==== SEITENAUSZUG

Rike Sinder, Die Systematisierung des islamischen Rechts

Das islamische Recht gilt vielen als Beispiel heilloser Inkohärenz – Max Weber hielt es schlicht für irrational. Die Systematik und Kohärenz des islamischen Rechts erschließt sich nur, wenn man die spezifisch methodischen Probleme versteht, die mit seiner ihm eigenen Offenbarungsbasiertheit und -gebundenheit einhergehen. Einen solchen Versuch unternimmt Rike Sinder, indem sie die Entwicklung islamisch-rechtlicher Billigkeit (istiḥsān, dt. etwa „Für-gut-Halten“) zwischen dem 2./8. sowie dem 8./14. Jahrhundert untersucht.

========
==== BEREITGESTELLTE DATEN

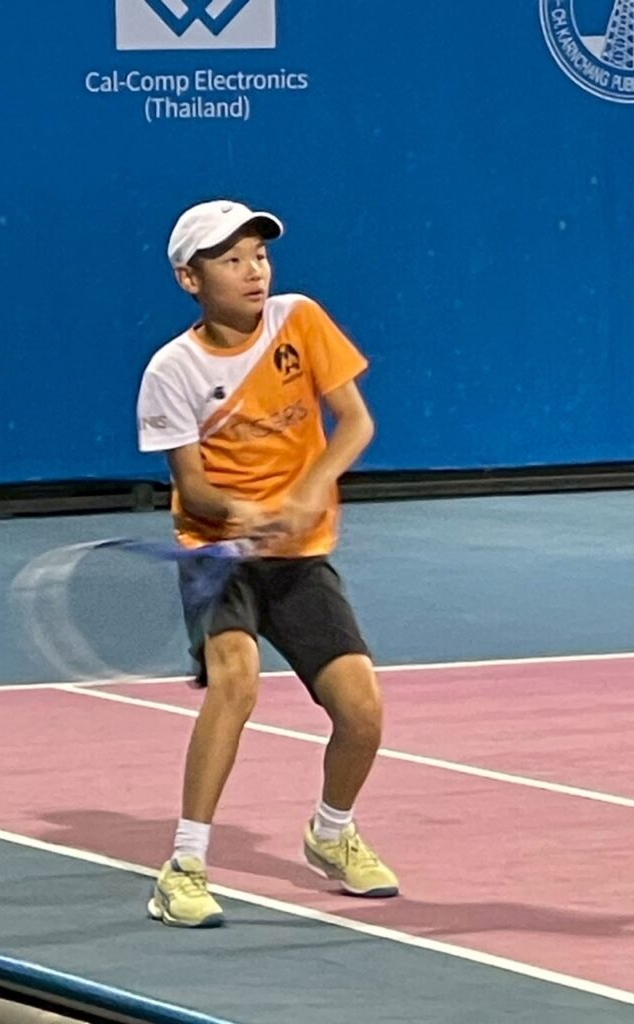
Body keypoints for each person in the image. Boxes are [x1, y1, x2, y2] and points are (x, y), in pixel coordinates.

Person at [136, 198, 398, 927]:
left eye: (259, 255)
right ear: (191, 279)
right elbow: (193, 489)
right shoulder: (172, 370)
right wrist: (244, 513)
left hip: (299, 556)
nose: (254, 271)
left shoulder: (299, 320)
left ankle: (331, 832)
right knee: (236, 683)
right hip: (217, 556)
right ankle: (183, 868)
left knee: (362, 711)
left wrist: (310, 491)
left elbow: (356, 422)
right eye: (231, 260)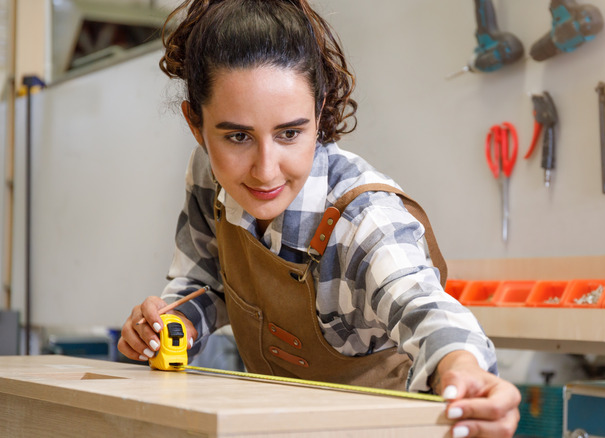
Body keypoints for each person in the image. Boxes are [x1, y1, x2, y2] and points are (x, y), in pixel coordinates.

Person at [118, 0, 520, 436]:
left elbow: (425, 309)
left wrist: (462, 370)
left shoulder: (364, 220)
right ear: (196, 125)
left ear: (319, 107)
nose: (265, 169)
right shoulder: (209, 177)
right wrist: (168, 326)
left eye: (290, 133)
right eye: (237, 136)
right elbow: (207, 282)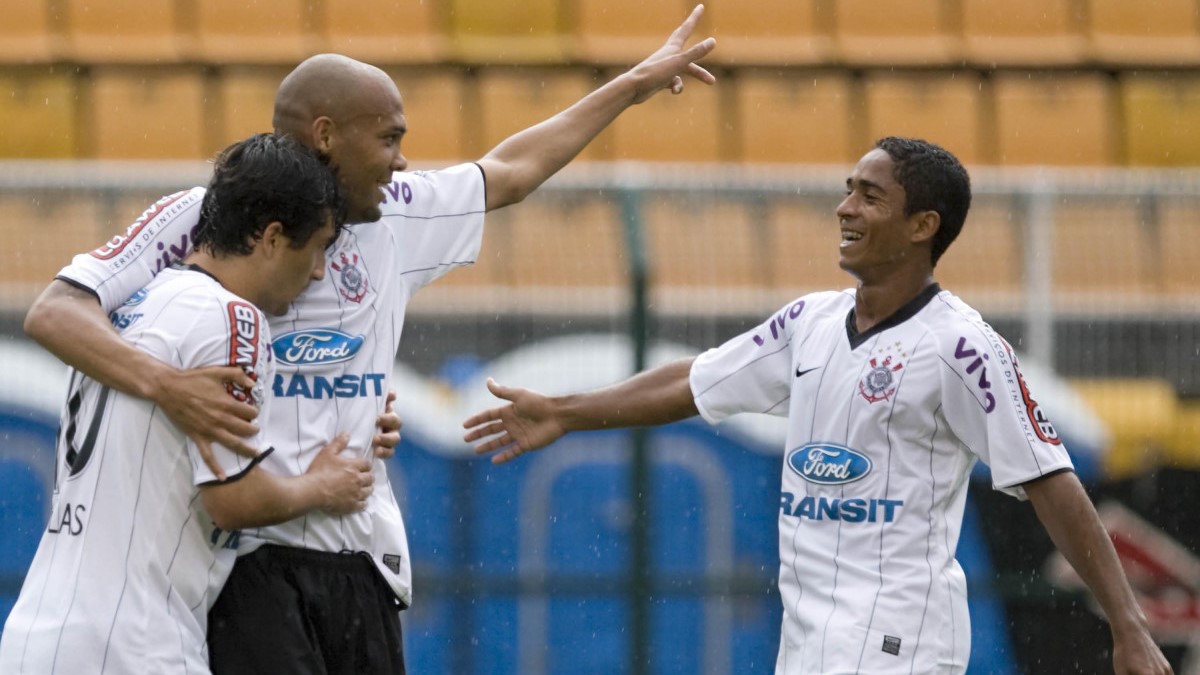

========

◆ **AUFGABENSTELLUNG**
Beantworte anhand des Seitenauszugs:
1. Wer hielt das islamische Recht laut dem Seitenauszug für irrational?
2. Mit welcher deutschen Entsprechung wird istiḥsān wiedergegeben?
3. Welchen Zeitraum untersucht Rike Sinder?

◆ **SCHRIFTLICHE ANTWORT**
1. Max Weber
2. Etwa „Für-gut-Halten“
3. Den Zeitraum zwischen dem 2./8. und dem 8./14. Jahrhundert